Mine rocks fore and aft....the whole cart wants to slide to the front and back about half an inch. I built the cart with heavy, but short casters and mounted the engine thinking I could roll it from it's 'running' place to it's 'fixing' place by unbolting it and wheeling it around. NO way!
First I set four half inch lag shields in the shop floor and ran a chain over the cart and put a binder on it to hold it down front and back...that lasted less than a minute. I then cut angle iron to run across the cart and put turnbuckles to new lag shields and better bolts so the tension would be straight down. ..... Ten minutes...
I was out of half inch lags shield and it was fifty miles of four tire chains and ice to town, but I finally found a double handfull of high grade 3/8 studs and steel slip expanders in a hammer drill case I didn't know I owned. New drills too!
I cut two pieces of steel bar scrap and bolted them parralel to the cart to the floor with four 3/8" heat-treated studs on each side then welded sections of 3/8 chain to the steel bar. I held it down with six turnbuckles pulling lenghts of chain across the cart.
One by one the chain links pulled loose or broke.
I re-welded the chain links but bolted them first to a better pieces of scrap iron held again with four 3/8" concrete anchors on each side.
My buddy, Les from Colorado was up here that week and I kept him busy drilling more holes and setting more lags to be SURE it stayed around. It wasn't going anywhere this time!....
....but it did.
But that time we were watching for nearly an hour trying to see what was loosening first.
The cotton-pickin' casters would gradually rotate around as the engine ran, and the slack from that would propogate into what became a gradually strenthening pile driver that pulled the shields, broke chain, and even pulled a turn-buckle in two.

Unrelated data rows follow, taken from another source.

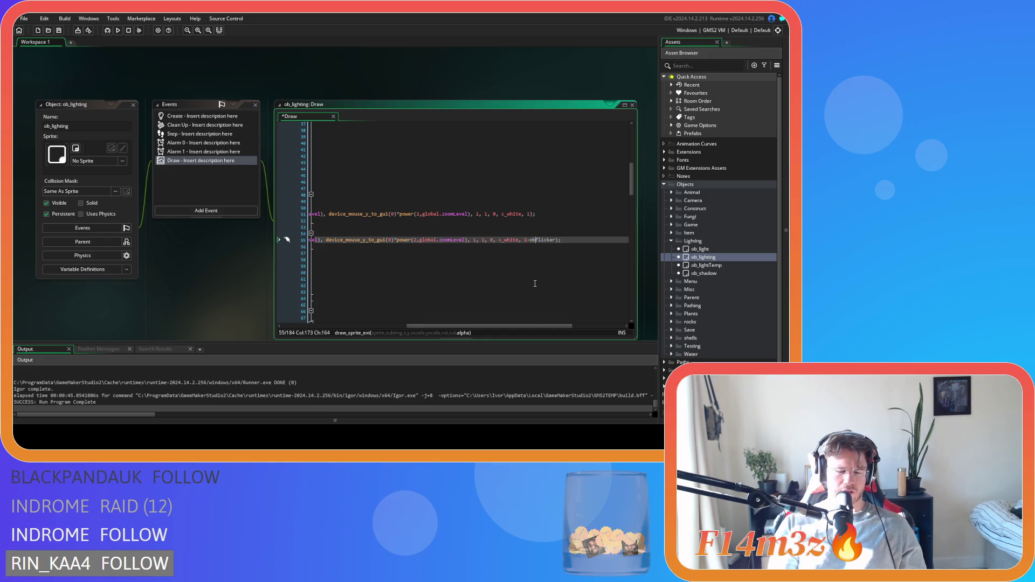
{"action": "key", "text": "BackSpace"}
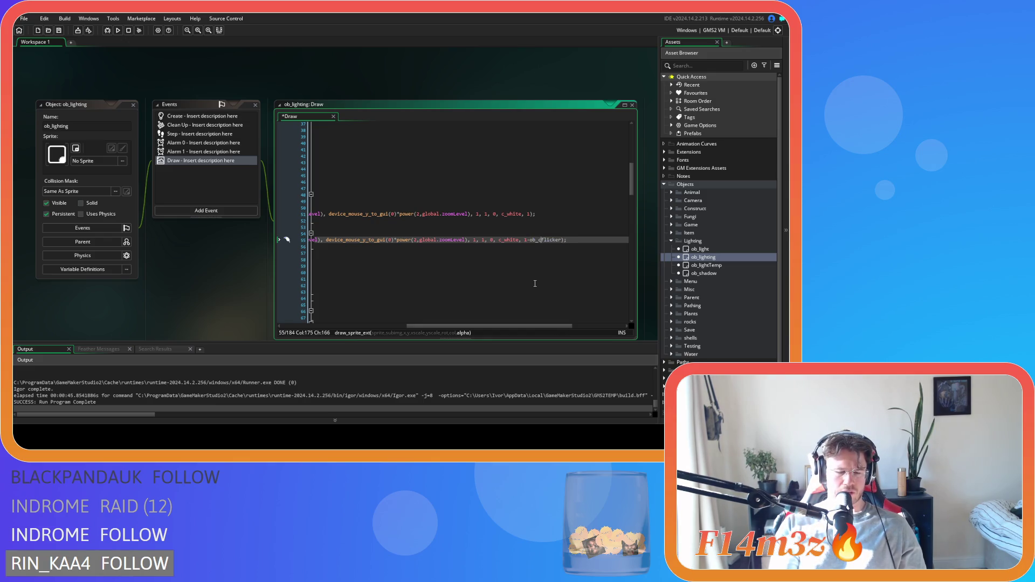
{"action": "type", "text": "ontroller."}
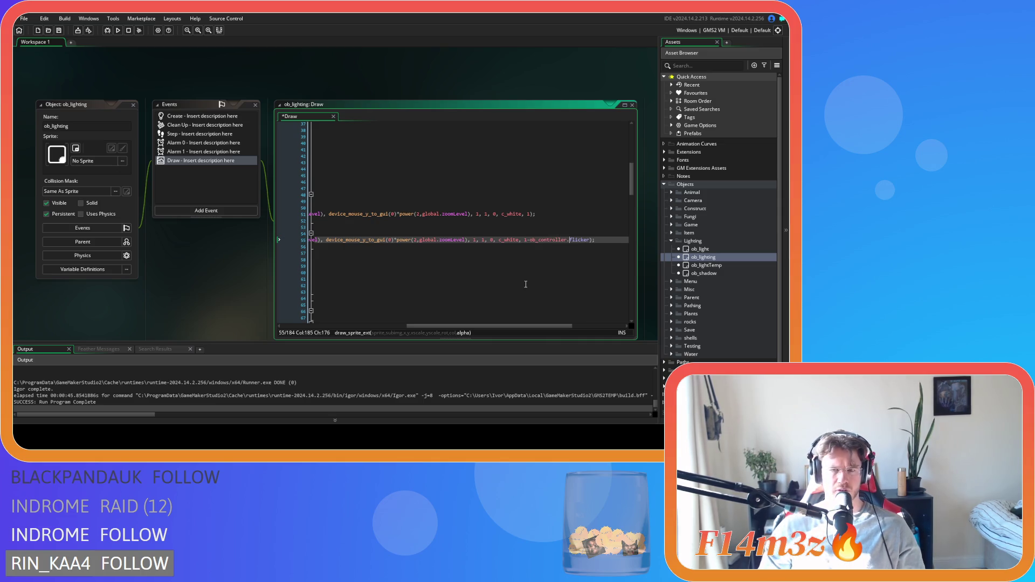
{"action": "left_click_drag", "start_coordinate": [489, 325], "coordinate": [362, 329]}
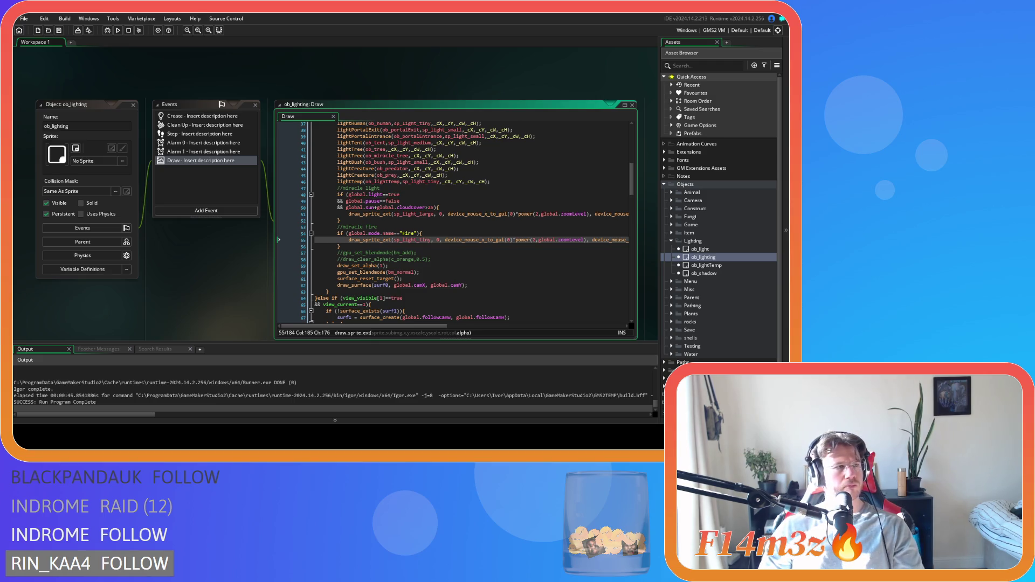
{"action": "left_click", "coordinate": [494, 237]}
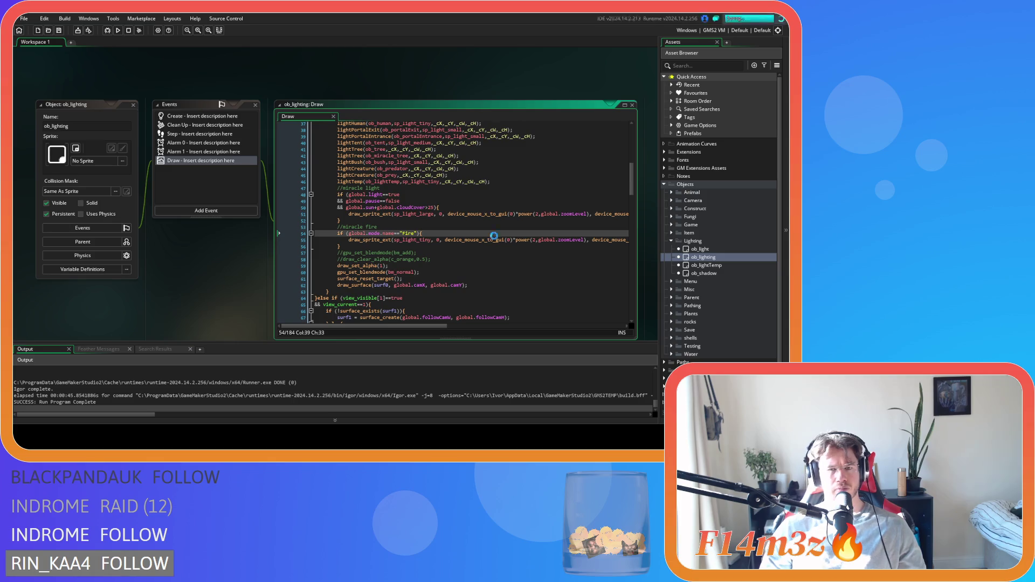
{"action": "key", "text": "F5"}
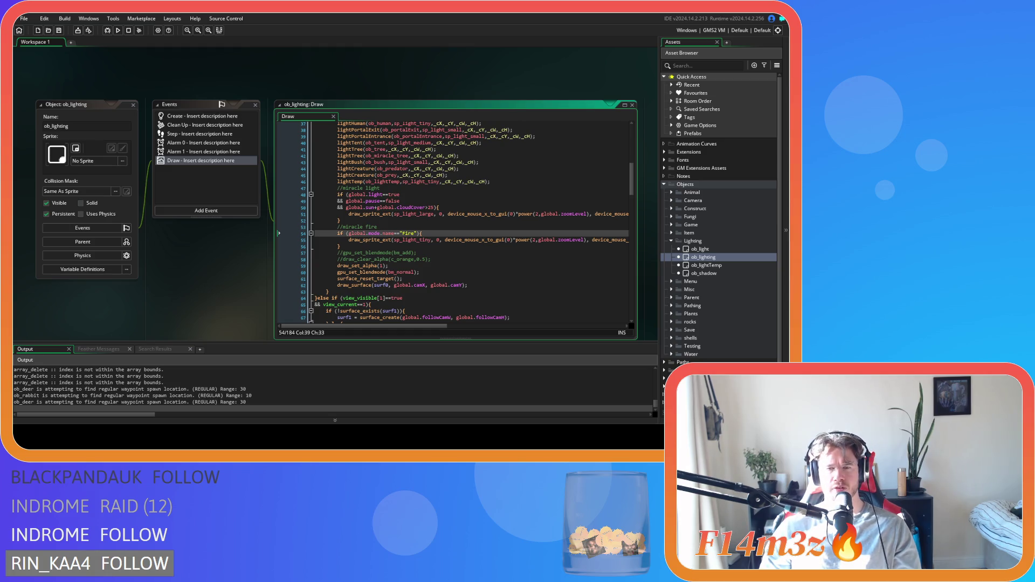
Close the test run and return to the ob_lighting Draw code
{"action": "key", "text": "Up"}
{"action": "key", "text": "Up"}
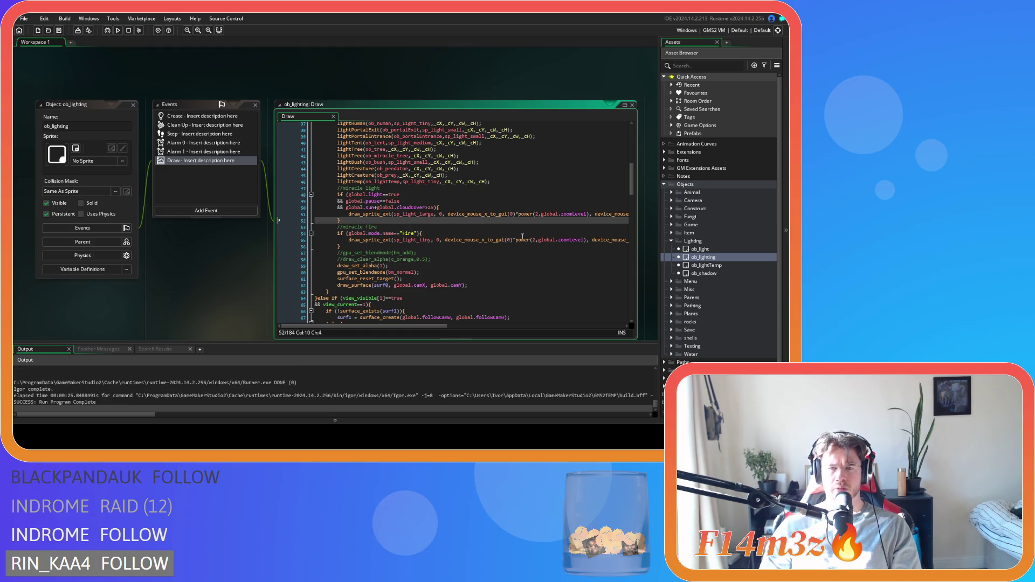
Open ob_controller's object editor from the Game objects folder
{"action": "left_click_drag", "start_coordinate": [546, 98], "coordinate": [421, 96]}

SO, I put timbers front and rear to suspend the cart by the ends and take the casters out of play. Of course my 'cock of head and say, 'this'll be neat'' cart design was such that the props on the ends didn't support it correctly and I had to run a chain around the whole works and winch it together with a come-a-long to make it FINALLY stable. I ran it that way for two weeks with an occasional weld failure or broken stud.
It's now mounted flat to the concrete with brackets bolted to the cart and 3/4" anchors I bought military surplus. They're 12 inches long and use carbide blocks in a wedge arrangement that just don't allow any slack! THEY are solid.
The Lister/pumphouse building is an 'L' shape with the little portion about six by eight feet and the Lister is mounted dead center of that 'wing'. The well curb and piping is in the longer, bigger side of the 'L'. It's a 'built on grade' slab with no footers and the little side wing has nothing but 1/4 washed gravel under it. The Lister broke off it's portion of the slab within days and now that end of the building seems to be 'alive'. At least it seems happy now.
I'm betting it's the flywheels that are WAY out of balance. They look like they were cast in somebody's Bar B Que pit.
HERE'S why this forum is so good--- I *thought* mine wasn't too bad until I started reading about people cranking them on the crate bottom!! I do believe if I'd cranked mine like that it would have chased me out the door and gradually shredded everything in sight and stomped the residue into mud.
The very *thought* of mounting my engine on rubber tires brings visions of summersaulting Listeroids on a trampoline.